--- Perintah Tugas 1 ---
Tolong ubah bagian teks tentang Walhi NTB di antara "Walhi NTB: Sejumlah" dan "23 Juni 2022.", termasuk kedua batas itu, dengan mengganti "pertambangan" menjadi "penambangan". Tuliskan kembali bagian tersebut beserta perubahannya.
--- Perintah Tugas 2 ---
Sebutkan semua bidang proyek strategis nasional di NTB yang disebut dalam teks tentang Walhi NTB.
--- Perintah Tugas 3 ---
Jawab pertanyaan berikut berdasarkan teks tentang Walhi NTB.
(a) Siapa yang menjabat sebagai Direktur Walhi NTB?
(b) NTB berada di urutan berapa dari sepuluh daerah termiskin di Indonesia?
(c) Melalui izin apa konsesi atau permit pertambangan di Kawasan Hutan konservasi diperoleh dari pemerintah?

--- Teks Tersedia ---
------
Walhi NTB: Sejumlah Proyek Strategis Nasional di NTB Dinilai Belum Mendatangkan Berkah Bagi Masyarakat NTB




Lintas NTB, Mataram - Menurut Direktur Walhi NTB Amri Nuryadin mengatakan, sejumlah proyek strategis nasional di NTB, seperti di bidang pertambangan, pariwisata, pertanian dan kehutanan dinilai tidak mendatangkan berkah bagi masyarakat NTB dan tidak memberikan kontribusi yang segnifikan bagi rakyat justeru sebaliknya telah berdampak serius hingga terjadinya kerusakan ekologi baik Kawasan hutan maupun pesisir.


“Bahkan kenyataannya, masyarakat NTB masih hidup dalam kemiskinan dan termasuk dalam urutan delapan dari sepuluh daerah termiskin di Indonesia,” tukasnya, dalam release yang diterima media ini, pada Kamis 23 Juni 2022.


Melalui keterangan tertulisnya, Amri Nuryadin menegaskan, salah satu sektor memberikan kontribusi sangat besar terhadap laju kerusakan dan memiliki daya rusak luar biasa terhadap hutan di NTB adalah sektor ekstraktif yaitu pertambangan beserta infrastruktur pendukung yang di bangun dalam Kawasan Hutan konservasi dengan konsesi atau permit yang diperoleh dari pemerintah melalui Izin Pinjam Pakai Kawasan Hutan.
------
--- Baris Data ---
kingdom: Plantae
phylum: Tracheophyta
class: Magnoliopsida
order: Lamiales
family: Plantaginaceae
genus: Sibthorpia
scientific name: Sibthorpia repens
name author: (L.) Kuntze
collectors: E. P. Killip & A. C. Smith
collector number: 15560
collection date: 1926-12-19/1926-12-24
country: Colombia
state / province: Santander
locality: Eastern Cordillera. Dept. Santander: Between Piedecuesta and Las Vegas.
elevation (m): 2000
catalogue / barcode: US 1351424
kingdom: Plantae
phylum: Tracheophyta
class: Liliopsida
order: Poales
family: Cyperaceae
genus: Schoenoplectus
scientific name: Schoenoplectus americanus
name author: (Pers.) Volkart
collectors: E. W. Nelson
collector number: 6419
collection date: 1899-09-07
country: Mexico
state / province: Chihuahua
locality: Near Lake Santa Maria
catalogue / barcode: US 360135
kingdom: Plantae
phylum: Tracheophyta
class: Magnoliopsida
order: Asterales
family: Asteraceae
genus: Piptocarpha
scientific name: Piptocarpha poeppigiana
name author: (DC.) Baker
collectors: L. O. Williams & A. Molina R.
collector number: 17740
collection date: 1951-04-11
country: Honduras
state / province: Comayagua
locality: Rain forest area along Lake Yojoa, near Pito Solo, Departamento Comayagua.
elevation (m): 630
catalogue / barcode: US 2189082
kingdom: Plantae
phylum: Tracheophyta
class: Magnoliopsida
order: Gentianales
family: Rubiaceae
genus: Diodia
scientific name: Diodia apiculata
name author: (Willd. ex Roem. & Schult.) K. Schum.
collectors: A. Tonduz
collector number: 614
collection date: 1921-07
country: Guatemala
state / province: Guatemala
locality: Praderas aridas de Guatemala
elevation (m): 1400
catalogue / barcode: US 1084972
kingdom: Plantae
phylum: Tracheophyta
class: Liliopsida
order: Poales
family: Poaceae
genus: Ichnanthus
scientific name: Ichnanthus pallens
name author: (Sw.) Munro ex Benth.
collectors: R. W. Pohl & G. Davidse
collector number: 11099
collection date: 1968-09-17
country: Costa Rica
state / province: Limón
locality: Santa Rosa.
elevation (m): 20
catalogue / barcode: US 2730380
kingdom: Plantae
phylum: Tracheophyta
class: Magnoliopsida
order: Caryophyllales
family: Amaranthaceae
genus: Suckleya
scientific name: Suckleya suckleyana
------
--- Jawaban Lengkap 1 ---
Walhi NTB: Sejumlah Proyek Strategis Nasional di NTB Dinilai Belum Mendatangkan Berkah Bagi Masyarakat NTB




Lintas NTB, Mataram - Menurut Direktur Walhi NTB Amri Nuryadin mengatakan, sejumlah proyek strategis nasional di NTB, seperti di bidang penambangan, pariwisata, pertanian dan kehutanan dinilai tidak mendatangkan berkah bagi masyarakat NTB dan tidak memberikan kontribusi yang segnifikan bagi rakyat justeru sebaliknya telah berdampak serius hingga terjadinya kerusakan ekologi baik Kawasan hutan maupun pesisir.


“Bahkan kenyataannya, masyarakat NTB masih hidup dalam kemiskinan dan termasuk dalam urutan delapan dari sepuluh daerah termiskin di Indonesia,” tukasnya, dalam release yang diterima media ini, pada Kamis 23 Juni 2022.

--- Jawaban Lengkap 2 ---
pertambangan
pariwisata
pertanian
kehutanan

--- Jawaban Lengkap 3 ---
(a) Amri Nuryadin
(b) Urutan delapan
(c) Izin Pinjam Pakai Kawasan Hutan